El funk, el jazz, el gospel y el blues también. En general, casi toda la música negra. Me gusta que la melodía de la mayor parte de las canciones consiga sonar triste y alegre al mismo tiempo. Es una característica muy poco común y, desde luego, no todos los géneros son capaces de alcanzar esos matices sin apenas despeinarse. Me gustan las voces dulces, como la de Ann Peebles. Me gustan las voces ambiguas y aterciopeladas, como la de Nina Simone. Me gustan las voces viejas y rasgadas, como la de Gil Scott-Heron. Me gustan las voces alegres, como la de Gregory Porter. Me gusta escuchar a Bobby Womack pidiendo perdón al amor de su vida treinta años después por haber sido un desastre. Normalmente, si llevo un par de cervezas de más —o no—, se me suelen humedecer los ojos porque es capaz de hacerme sentir el dolor que le consume por dentro. Me gusta el gua gua gua rítmico en el que Lee Fields se apoya para cantarle a todas las mujeres del mundo. Me gustan las palmas arrítmicas en las que Son House se apoya para poner de manifiesto lo dificilísimo que es encontrar un amigo de verdad. Me gustan los clásicos, como Marvin Gaye. Me gustan los desconocidos, como Chuck & Mac. Me gustan los contemporáneos, como Alabama Shakes. Me gustan las ocho de la tarde del viernes, pues apago el ordenador, conecto el altavoz al móvil y me meto en el cuarto a escucharlos a todos ellos —y unos cuantos más que me he dejado en el tintero— con las luces apagadas, las persianas bajadas y los ojos cerrados. Hoy no va a ser una excepción y eso, desde luego, me gusta mucho.

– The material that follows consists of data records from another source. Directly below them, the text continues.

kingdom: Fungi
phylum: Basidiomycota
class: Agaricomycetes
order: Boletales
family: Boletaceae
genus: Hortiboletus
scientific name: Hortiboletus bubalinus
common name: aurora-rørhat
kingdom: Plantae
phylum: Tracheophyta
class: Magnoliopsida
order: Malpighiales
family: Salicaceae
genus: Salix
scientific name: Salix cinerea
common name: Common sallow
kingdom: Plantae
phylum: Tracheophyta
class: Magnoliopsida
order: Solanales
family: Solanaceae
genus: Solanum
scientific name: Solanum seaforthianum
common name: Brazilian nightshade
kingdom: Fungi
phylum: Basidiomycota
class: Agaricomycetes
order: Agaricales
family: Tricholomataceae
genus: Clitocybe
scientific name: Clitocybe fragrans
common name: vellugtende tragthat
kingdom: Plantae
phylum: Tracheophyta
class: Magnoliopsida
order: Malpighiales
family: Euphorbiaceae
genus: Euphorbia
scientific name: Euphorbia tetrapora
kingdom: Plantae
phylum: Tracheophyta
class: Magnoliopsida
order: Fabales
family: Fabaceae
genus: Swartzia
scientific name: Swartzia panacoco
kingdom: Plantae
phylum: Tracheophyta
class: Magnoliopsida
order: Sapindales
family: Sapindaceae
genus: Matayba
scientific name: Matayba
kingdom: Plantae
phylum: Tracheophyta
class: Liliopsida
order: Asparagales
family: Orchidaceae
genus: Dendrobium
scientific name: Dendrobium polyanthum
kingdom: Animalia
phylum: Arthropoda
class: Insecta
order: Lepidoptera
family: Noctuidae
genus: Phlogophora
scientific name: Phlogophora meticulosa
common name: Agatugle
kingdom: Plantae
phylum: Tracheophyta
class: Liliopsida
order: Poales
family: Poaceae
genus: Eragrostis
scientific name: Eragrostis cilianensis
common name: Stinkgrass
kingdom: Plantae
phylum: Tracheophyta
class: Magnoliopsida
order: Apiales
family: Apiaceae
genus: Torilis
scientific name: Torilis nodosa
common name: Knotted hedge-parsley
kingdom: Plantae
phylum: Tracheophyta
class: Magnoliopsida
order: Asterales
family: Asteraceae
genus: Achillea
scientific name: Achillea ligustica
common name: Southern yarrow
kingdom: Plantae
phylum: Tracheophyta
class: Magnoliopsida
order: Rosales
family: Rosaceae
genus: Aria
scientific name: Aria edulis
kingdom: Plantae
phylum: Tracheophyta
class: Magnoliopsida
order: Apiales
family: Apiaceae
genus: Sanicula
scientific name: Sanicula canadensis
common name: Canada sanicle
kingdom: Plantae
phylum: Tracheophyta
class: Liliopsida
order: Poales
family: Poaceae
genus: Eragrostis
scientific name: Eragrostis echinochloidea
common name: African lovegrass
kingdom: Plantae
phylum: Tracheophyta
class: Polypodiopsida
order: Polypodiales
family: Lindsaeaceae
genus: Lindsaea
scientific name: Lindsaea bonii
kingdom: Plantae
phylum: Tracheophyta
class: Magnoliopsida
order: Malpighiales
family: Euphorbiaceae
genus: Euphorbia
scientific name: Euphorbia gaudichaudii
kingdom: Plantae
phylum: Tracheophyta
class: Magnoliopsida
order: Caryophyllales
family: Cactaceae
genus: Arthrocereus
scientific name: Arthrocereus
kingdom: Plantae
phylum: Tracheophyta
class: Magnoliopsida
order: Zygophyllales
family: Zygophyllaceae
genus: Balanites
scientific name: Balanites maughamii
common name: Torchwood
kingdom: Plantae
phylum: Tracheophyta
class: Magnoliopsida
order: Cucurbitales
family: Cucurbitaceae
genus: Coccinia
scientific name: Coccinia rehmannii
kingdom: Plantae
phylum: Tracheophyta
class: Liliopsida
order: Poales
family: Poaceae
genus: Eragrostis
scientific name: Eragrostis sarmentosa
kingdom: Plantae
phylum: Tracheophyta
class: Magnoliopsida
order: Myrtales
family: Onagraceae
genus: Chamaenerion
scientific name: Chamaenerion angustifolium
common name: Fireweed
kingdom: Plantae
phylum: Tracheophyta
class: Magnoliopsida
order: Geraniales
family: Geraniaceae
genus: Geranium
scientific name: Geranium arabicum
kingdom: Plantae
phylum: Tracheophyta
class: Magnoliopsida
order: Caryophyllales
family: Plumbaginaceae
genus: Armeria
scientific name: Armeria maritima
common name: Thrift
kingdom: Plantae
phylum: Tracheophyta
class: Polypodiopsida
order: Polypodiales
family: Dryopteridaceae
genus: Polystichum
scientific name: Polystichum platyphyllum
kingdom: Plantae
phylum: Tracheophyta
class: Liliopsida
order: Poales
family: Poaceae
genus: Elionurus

1 – Rascamos las conchas de los mejillones y les quitamos las barbas con ayuda de un cuchillo. Calentamos una olla a fuego medio-alto, echamos un chorrito de vino blanco junto con los mejillones y tapamos para que se genere vapor. En cuanto se hayan abierto todos los mejillones —es decir, lo cual no nos llevará más de 2-3 minutos—, apagamos el fuego, los dejamos reposar medio minuto, los sacamos de las conchas, los pasamos a un bol y los metemos en el frigorífico durante una media hora.

2 – Picamos el pimiento, los tomates y la cebolla, los juntamos con los mejillones, salamos y aliñamos con aceite de oliva virgen extra y vinagre de Jerez.

3 – Abrimos una cerveza y nos concentramos para intentar digerir la durísima realidad: hoy es viernes. Si nos lo decimos tres veces frente al espejo, puede hacerse un pelín más llevadero, pero no prometo nada.